[Exercise A]
Reproduce the article on James Dowdy's sock thefts, beginning at the words "His mother, Linda, said" and stopping after "as a child.", with "psychiatric treatment" replaced by "psychological care".
[Exercise B]
According to the article on James Dowdy's sock thefts, what sentence did he receive in 1997?
[Exercise C]
Write what comes next in the article on James Dowdy's sock thefts, picking up after its final sentence.
Page extract start
James Dowdy, 36, is being held in custody on one felony burglary count, despite pleas that he needs psychological help, after he broke into a house in Belleville, Illinois, and stole a handful of socks from the laundry room.
His mother, Linda, said that her son needed psychiatric treatment for a fixation that she says has tormented him for most of his life. She believes that the fetish started when he took some of her socks as keepsakes after he was forced to live for a year with his father as a child.
She added that she was worried for her son as “somebody's going to shoot him" if he keeps carrying out break-ins to feed his habit.
“He cries to me all the time, ‘Mum, I hate myself. I’d rather be dead than live like this,”’ the 59-year-old mother told the Associated Press news agency. “He doesn’t hurt anybody, and he never takes anything of value. He takes nothing but socks.”
Police have said that there is no evidence that Mr Dowdy has ever threatened anyone in his quest for socks. But yesterday, Captain Don Sax, one of the investigating officers, said that while Mr Dowdy is “obviously a guy with a problem,” authorities have run out of patience.
“I’m sorry, I don’t personally have any sympathy for him anymore,” Captain Sax said. “He’s been doing this long enough, he’s been out of jail plenty long enough, that he could have easily gone out and sought help for whatever problem he has.”
The most recent offence is the latest in a long line of sock thefts committed by Mr Dowdy. In 1994, he was sentenced to three years in prison for trying to break into a residential property, and getting caught with a bag of stolen socks.
During sentencing for that crime, he told the judge: “I know what I did was wrong, and the thing with the socks, I would like to get help with it so I can get over it, get it out of my life and get on with my life.”
In 1997, Dowdy was given a six-year sentence for breaking into another woman’s home and stealing socks. Then, in 2004, he was sentenced to seven years in prison after pleading guilty to attempted burglary, reportedly linked to an incident in which he walked into a female neighbour’s home for her socks.
Page extract end
Dataset extract start
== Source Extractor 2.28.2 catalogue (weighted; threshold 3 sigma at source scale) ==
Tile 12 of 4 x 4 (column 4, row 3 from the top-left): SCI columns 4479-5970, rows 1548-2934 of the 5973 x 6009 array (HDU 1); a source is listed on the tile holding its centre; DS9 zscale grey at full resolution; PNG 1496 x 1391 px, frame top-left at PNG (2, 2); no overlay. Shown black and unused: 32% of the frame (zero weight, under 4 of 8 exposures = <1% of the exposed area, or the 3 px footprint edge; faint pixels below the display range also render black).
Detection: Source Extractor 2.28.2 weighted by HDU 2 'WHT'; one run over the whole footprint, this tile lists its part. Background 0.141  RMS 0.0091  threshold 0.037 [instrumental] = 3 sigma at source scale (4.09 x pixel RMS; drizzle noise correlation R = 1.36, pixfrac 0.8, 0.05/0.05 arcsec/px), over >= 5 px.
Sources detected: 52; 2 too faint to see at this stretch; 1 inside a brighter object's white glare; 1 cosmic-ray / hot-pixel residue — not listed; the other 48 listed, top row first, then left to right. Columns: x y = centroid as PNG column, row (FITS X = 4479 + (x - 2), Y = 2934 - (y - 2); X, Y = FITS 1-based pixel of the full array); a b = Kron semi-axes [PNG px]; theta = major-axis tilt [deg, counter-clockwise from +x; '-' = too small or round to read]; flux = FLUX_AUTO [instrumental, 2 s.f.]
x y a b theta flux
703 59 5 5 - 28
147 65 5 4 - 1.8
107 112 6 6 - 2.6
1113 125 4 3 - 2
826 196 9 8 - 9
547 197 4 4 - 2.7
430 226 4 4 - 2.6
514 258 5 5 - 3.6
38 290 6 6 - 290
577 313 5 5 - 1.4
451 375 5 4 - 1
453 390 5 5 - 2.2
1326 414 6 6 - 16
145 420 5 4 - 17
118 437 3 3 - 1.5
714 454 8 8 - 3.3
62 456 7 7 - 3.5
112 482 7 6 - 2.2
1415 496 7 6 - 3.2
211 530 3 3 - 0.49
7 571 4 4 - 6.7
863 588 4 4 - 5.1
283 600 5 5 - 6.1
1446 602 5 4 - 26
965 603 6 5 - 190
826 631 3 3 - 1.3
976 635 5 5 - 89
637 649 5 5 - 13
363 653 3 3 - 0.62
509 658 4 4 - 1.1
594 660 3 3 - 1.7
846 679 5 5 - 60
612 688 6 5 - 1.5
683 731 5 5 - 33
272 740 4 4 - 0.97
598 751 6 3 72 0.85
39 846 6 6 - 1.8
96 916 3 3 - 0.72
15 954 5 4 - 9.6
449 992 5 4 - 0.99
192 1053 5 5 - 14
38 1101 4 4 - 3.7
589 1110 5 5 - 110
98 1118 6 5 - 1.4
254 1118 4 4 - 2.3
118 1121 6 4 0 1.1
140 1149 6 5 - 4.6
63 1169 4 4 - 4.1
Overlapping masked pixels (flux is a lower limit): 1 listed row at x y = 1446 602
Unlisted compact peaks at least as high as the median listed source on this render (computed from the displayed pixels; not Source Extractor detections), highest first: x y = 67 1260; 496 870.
Dataset extract end
[Task result A]
His mother, Linda, said that her son needed psychological care for a fixation that she says has tormented him for most of his life. She believes that the fetish started when he took some of her socks as keepsakes after he was forced to live for a year with his father as a child.

[Task result B]
A six-year sentence.

[Task result C]
Last year, witnesses in Mr Dowdy’s street reported seeing a suspicious person peeking through windows. Police said that socks were often left behind, although it is unclear whether the culprit dropped them clumsily or as a calling card.
Police responding to one of the reports saw Mr Dowdy - who fitted the description of the man reported by neighbours - trying to crawl into his house through a basement window, socks in one hand and a torch in the other. Charges of attempted burglary and disorderly conduct are pending.
Early on Monday, a man told police that he saw a stranger crawling out of his basement window after his 15-year-old daughter heard someone downstairs. Captain Sax said that police dogs led officers to the house where Mr Dowdy lives with his mother, and socks taken from the caller’s basement laundry room were found in his bedroom.
Captain Sax credited the victim, a legal owner of firearms, with staying level-headed and not confronting the burglar.
Police and Mr Dowdy’s mother, however, fear that luck may not hold up. “I told the police officer the other night they’re going to call me in the middle of the night to identify my son’s body because somebody’s going to shoot him,” Mrs Dowdy said.
“And in all honesty, I can’t blame that person because I would be trying to protect my home, too.”